Cependant, au milieu de cet enthousiasme, les pêcheurs à petite échelle du monde entier ont exprimé leur préoccupation quant au fait que le récit dominant de l’économie bleue néglige souvent leurs droits, leurs moyens de subsistance et leur patrimoine culturel. Plaidant plutôt pour la “justice bleue”, ces communautés cherchent une reconnaissance et une protection équitables dans la gouvernance des ressources marines. La justice bleue met l’accent sur l’inclusion des pêcheurs marginalisés dans les processus de décision, des protections contre le déplacement et les dommages environnementaux, et promeut l’équité sociale aux côtés du développement économique.

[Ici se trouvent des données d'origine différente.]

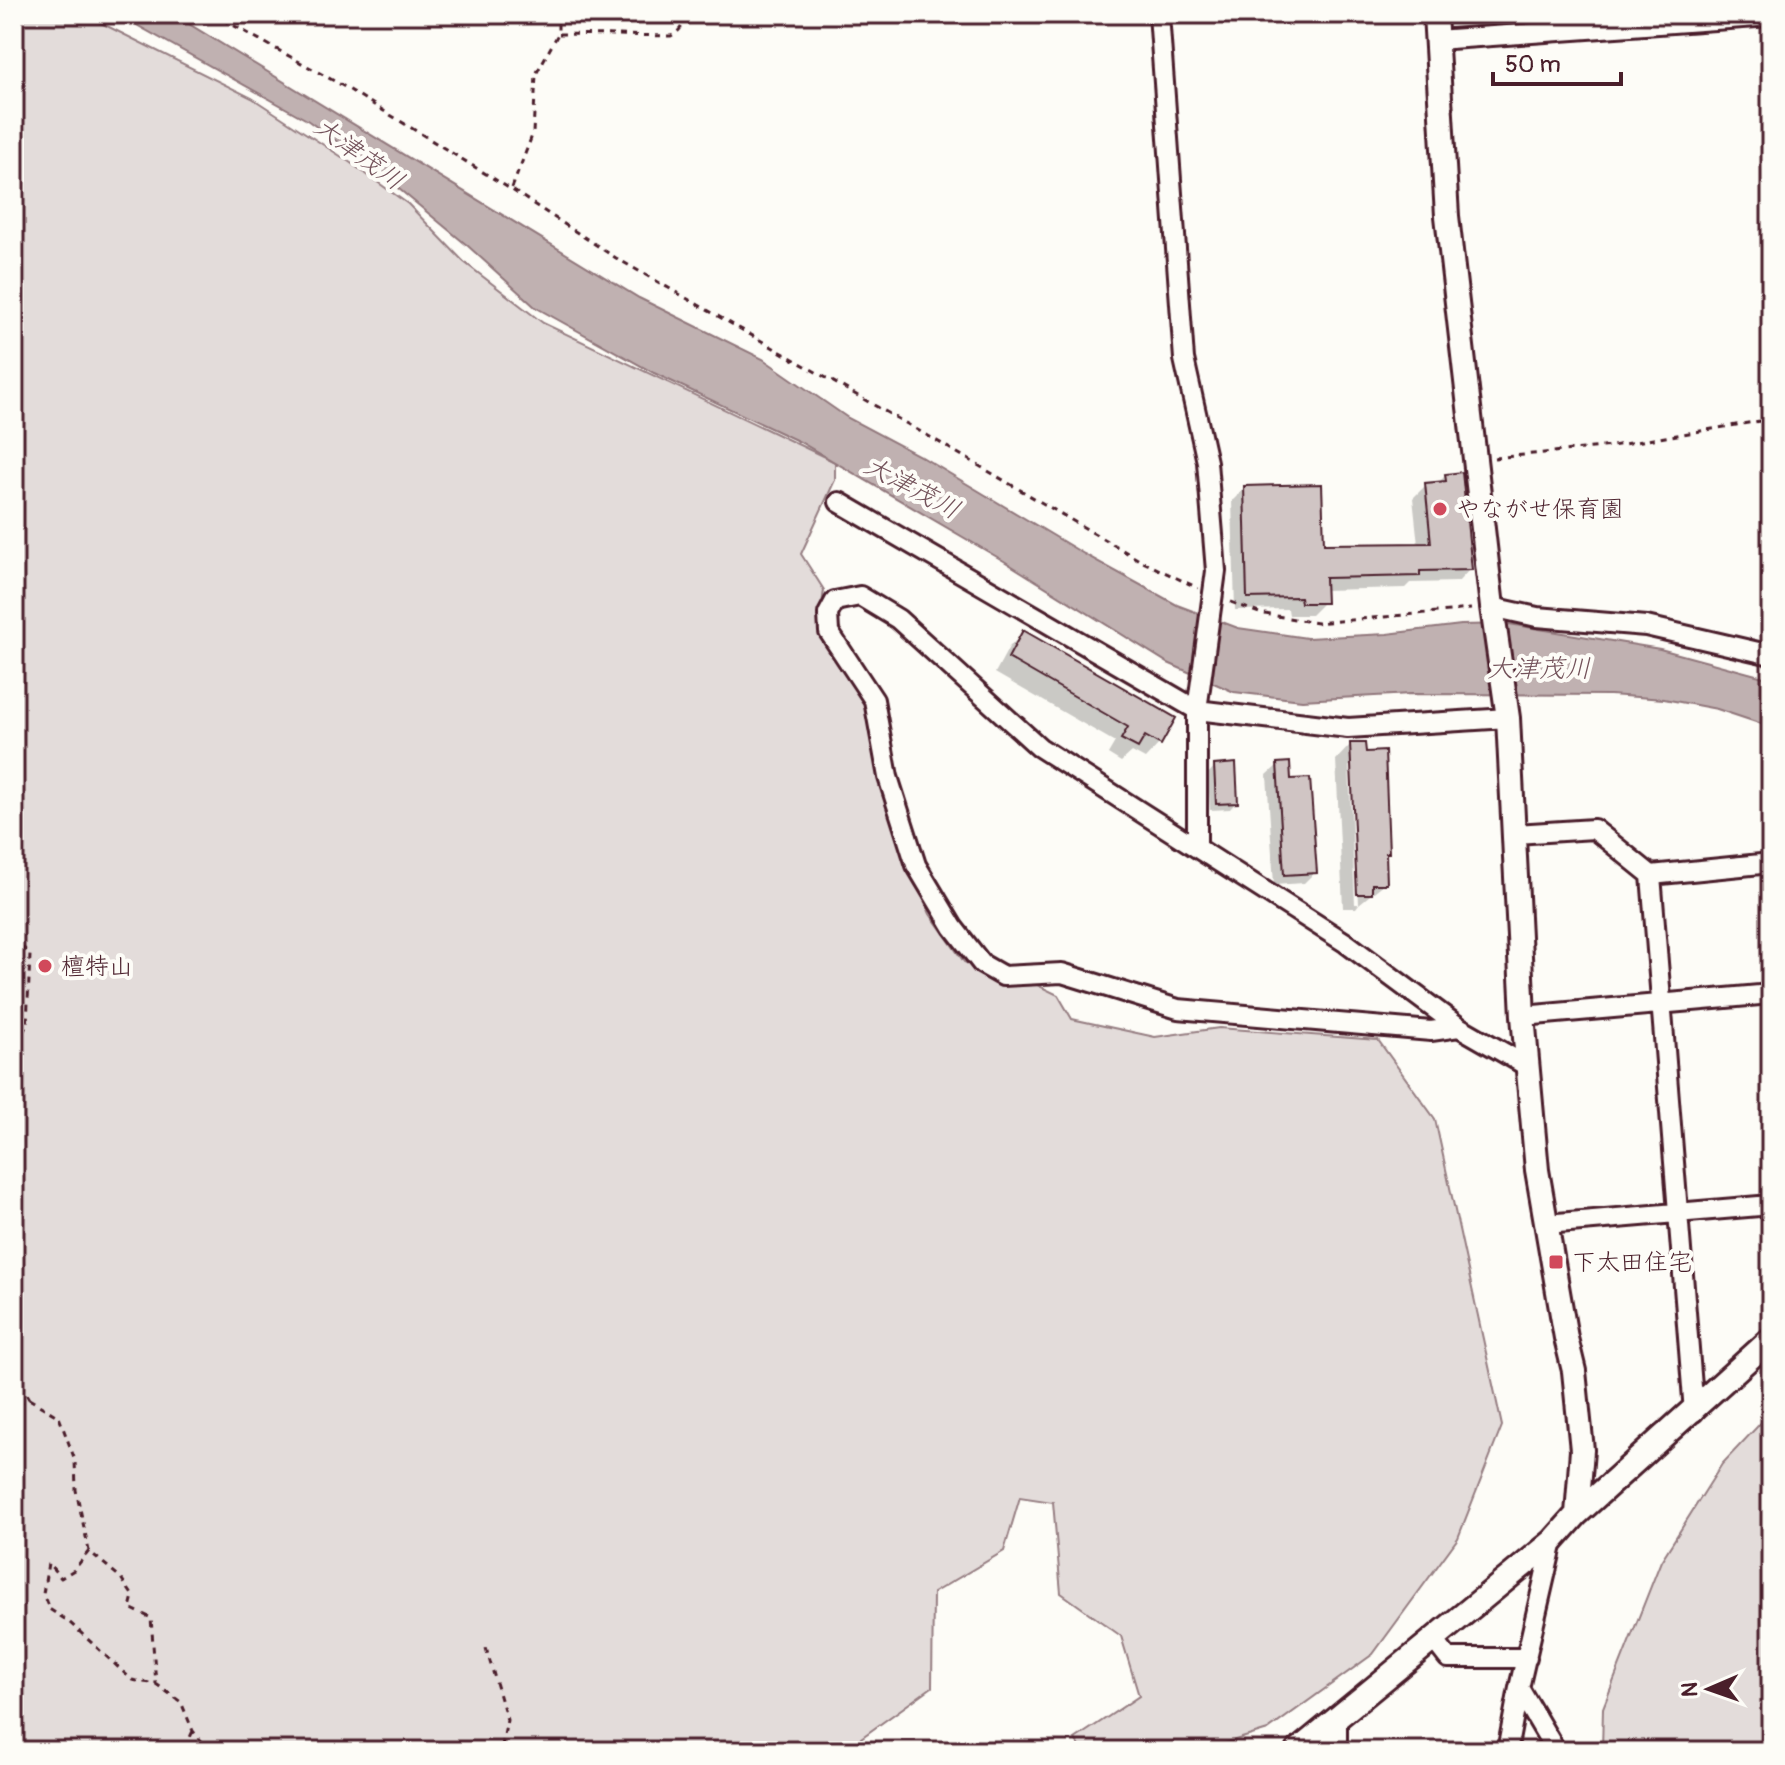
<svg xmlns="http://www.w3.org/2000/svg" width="1785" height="1765" font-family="Pangolin,'Klee One',sans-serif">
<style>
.green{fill:#e3dcda;stroke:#967e82;stroke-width:2}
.water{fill:#c0b1b1;stroke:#91777b;stroke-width:2}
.shadow{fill:#0003}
.building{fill:#d0c5c4;stroke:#4a1f2b;stroke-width:2}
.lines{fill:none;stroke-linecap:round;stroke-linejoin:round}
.minor-casing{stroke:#4a1f2b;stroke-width:24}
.tertiary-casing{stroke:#4a1f2b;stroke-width:28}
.path{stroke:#4a1f2b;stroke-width:3;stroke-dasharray:6 6;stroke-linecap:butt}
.minor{stroke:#fdfcf7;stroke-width:18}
.tertiary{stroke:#fdfcf7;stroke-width:22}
.poi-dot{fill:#d1495b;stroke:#fdfcf7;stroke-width:3}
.labels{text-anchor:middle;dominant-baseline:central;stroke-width:8;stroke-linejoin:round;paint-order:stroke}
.poi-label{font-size:24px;fill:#4a1f2b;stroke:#fdfcf7;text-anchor:start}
.water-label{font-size:26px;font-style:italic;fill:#73525a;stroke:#fdfcf7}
</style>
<rect width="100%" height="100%" fill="#fdfcf7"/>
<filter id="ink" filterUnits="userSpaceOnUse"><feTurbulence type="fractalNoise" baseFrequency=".0125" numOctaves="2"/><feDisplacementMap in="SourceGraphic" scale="16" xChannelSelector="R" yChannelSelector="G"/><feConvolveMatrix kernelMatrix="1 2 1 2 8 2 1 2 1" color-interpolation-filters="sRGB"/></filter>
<g filter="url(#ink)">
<!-- green -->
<path class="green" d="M14,14H74L95,20L252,98L348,161L408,204L464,262L543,323L835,462V480L801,554L824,590L819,627L864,697L877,760L899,842L930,914L964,962L993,975L1006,970L1058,995L1072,1019L1155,1037L1219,1028L1378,1040L1435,1119L1502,1426L1458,1538L1373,1654L1268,1730L1199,1751H1083L1075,1739L1139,1696L1121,1636L1061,1593L1053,1502L1020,1497L1004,1551L933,1593L932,1687L861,1738L862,1751H14Z
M1771,1412V1751H1602L1603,1708L1661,1561L1722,1464Z"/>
<!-- water -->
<path class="water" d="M117,14H171L179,18L639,298L763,359L848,418L922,457L1084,554L1177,605L1238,628L1307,638L1387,634L1461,625L1509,624L1660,649L1771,679V727L1717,709L1664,699L1610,695L1411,694L1302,700L1234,692L1168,663L1004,561L800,442L654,373L535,307L468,246L370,165L307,120Z"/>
<!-- shadow -->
<path class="shadow" d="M1446,475L1470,569L1458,582L1410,583L1405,588L1323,590L1324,602L1311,615H1289L1288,609L1235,610L1232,501L1245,488L1322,546L1418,545L1413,498L1426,485L1437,484Z
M1024,633L1173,719L1159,744L1145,759L1132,752L1121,762L1108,754L1115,742L995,673L1009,647Z
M1350,745L1387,852L1384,856L1385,883L1359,904L1353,766H1349L1355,904H1359L1356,908H1343L1336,760Z
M1278,765L1289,781L1315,872L1304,883L1274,885L1267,775Z
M1214,767L1236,802L1230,809L1210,810L1208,774Z"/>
<!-- building -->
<path class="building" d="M1462,472L1472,570L1420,571V576L1325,578L1326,603H1301L1300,597L1247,598L1244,486L1322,484L1324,544L1431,543L1425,483L1446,481L1445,474Z
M1023,630L1176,718L1161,745L1145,736L1138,748L1121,739L1128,727L1008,658Z
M1350,743H1365L1366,752L1385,751L1389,853H1386L1387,884H1372V894H1357Z
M1290,762L1291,779L1310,778L1317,873L1284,875L1277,763Z
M1236,763L1238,803L1216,804L1214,765Z"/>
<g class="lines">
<!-- minor casing -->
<g class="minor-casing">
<path id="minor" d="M1159,14L1184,359L1207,462L1216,571L1197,710V845
M1436,40L1771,16
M839,502L1197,710L1348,728L1508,718
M1492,607L1537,617L1646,626L1771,655
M1515,834L1594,829L1651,875L1771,863
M1651,875L1694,1412
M1523,1016L1771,994
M1459,1027L1431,1031L1178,1009L1062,973L1003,976L982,964L953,927L916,865L888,777L874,700L829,632L828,614L835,601L860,596L898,619L1039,747L1346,943L1459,1027L1527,1066
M1546,1224L1771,1205
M1553,1541L1519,1688L1556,1751
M1434,1640L1448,1658H1527
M1337,1751V1718
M1507,1751L1519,1688"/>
</g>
<!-- tertiary casing -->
<g class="tertiary-casing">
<path id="tertiary" d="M1435,14L1447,216L1492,607L1508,718L1523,1016L1537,1170L1566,1338L1574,1371L1582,1450L1577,1514
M1297,1751L1553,1541L1577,1514L1771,1339"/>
</g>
<!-- path -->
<path class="path" d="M213,14L345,87L512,190L616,258L937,441L1141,561L1198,588
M559,34L671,36C682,30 683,26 683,14
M512,188L533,133L536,74L558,34V14
M1494,458L1612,446L1771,419
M1231,602L1259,613L1317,623L1471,609
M14,938L30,955L27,1025L14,1047
M14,1374L29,1399L14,1407
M29,1399L59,1417L75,1460L76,1490L89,1551L121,1578L133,1596L130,1608L151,1618L156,1684
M89,1551L74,1570L61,1578L48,1563L43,1594L49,1609L68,1621L132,1680L156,1684L181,1702L193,1731L210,1751
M486,1648L507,1720L501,1751
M173,1751L186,1746L193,1731"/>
<!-- minor -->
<use href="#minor" class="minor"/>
<!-- tertiary -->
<use href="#tertiary" class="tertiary"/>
</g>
</g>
<!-- markers -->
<g class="poi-dot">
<circle cx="1440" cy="509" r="8"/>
<circle cx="45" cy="966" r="8"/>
<rect x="1548" y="1254" width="16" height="16" rx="4"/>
</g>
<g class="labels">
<!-- poi labels -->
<g class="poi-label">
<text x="1456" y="509">やながせ保育園</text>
<text x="61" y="966">檀特山</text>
<text x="1572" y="1262">下太田住宅</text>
</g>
<!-- water labels -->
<g class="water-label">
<text transform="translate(359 154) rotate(36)">大津茂川</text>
<text transform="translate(912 488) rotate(28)">大津茂川</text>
<text x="1539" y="669">大津茂川</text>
</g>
</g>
<!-- margin -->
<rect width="1785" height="1765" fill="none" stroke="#fdfcf7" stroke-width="48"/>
<rect x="24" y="24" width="1737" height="1717" fill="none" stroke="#4a1f2b" stroke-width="3" filter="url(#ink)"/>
<!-- north arrow -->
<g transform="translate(1709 1689) rotate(268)" stroke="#fdfcf7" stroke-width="6" paint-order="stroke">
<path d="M0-6L14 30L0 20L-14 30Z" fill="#4a1f2b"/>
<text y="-12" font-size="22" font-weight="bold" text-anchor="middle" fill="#4a1f2b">N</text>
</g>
<!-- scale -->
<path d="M1493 72v12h128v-12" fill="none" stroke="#4a1f2b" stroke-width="4"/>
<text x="1505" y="72" font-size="24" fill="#4a1f2b" stroke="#fdfcf7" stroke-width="6" paint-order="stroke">50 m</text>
</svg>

Les experts soulignent que les pêches à petite échelle apportent des contributions cruciales à la sécurité alimentaire, à l’atténuation de la pauvreté et à la gestion durable des ressources, soutenant environ 90 % des pêcheurs et des travailleurs de la pêche dans le monde. Pourtant, ces pêcheurs sont souvent confrontés à des défis tels que l’accès restreint aux zones de pêche traditionnelles, la concurrence avec les opérations industrielles et une représentation politique inadéquate. L’appel à la justice bleue reflète un mouvement croissant pour équilibrer la croissance économique océanique avec l’inclusion sociale et la gestion environnementale.
Ce discours prend de l’ampleur avant le prochain Ocean Impact Summit, où les parties prenantes devraient discuter davantage de la durabilité océanique et du financement. Les défenseurs soutiennent que sans intégrer les principes de justice bleue, les initiatives de l’économie bleue risquent d’exacerber les inégalités et de saper les communautés qui ont longtemps dépendu des océans sains pour leur survie. Alors que l’attention mondiale se tourne vers l’atteinte de l’Objectif de Développement Durable 14—Vie sous l’eau—il reste impératif de garantir que les cadres de gouvernance des océans soient inclusifs et justes pour un progrès durable.